The much-praised ‘tiger’ economy and government funding-model would now seem to have been based, for the last number of years and largely, on constructing and swapping houses, for progressively greater amounts of cheap, borrowed money. New roads and motorways helped to bring new areas into the city hinterlands, areas that then ‘needed’ more houses, which then, obviously, needed more roads. People became, notionally, very wealthy, but only as long as a platform of confidence remained. Once interest rates rose and house prices dropped, this began to be pulled away.

According to the Irish Independent, more than 1800 archaeological sites were discovered and excavated, since 1993, as a result of this boom in motorway and road construction. Whatever your views on the morality of destruction of sites, for progress, or preservation only by record, this is a significant amount of knowledge that would not otherwise have been available at this point. Many astounding objects were unearthed, among them “one of the earliest images of man’s face on a ceramic bowl”, found while working on the N8, near Mitchelstown, Co. Cork. [His pronounced nose rather spoils a comparison to Gudea of Lagash (ruled 2144-2124 BCE).]

http://www.ucl.ac.uk/prehistoric/past/past54/past54.html#Anthropomorphic

Of course, this construction work is now mostly gone and the company archaeologists who did the excavations are also now staring into the national void. Due to the downturn, less than 60 sites will be investigated this year, compared to 210 last year and to a peak of over 500 in 2007.
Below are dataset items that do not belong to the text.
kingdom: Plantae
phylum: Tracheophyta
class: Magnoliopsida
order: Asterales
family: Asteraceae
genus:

Loss of livelihood, or a slowdown in learning, is never welcome news, but perhaps one point of reflection is in order. It’s an obvious thing to say, but excavation process and techniques of information retrieval are only as effective as they can be at the present time. A period of calm will mean that future, improved methods will have a chance to become available. Hopefully nothing vital has been lost in the Irish rush.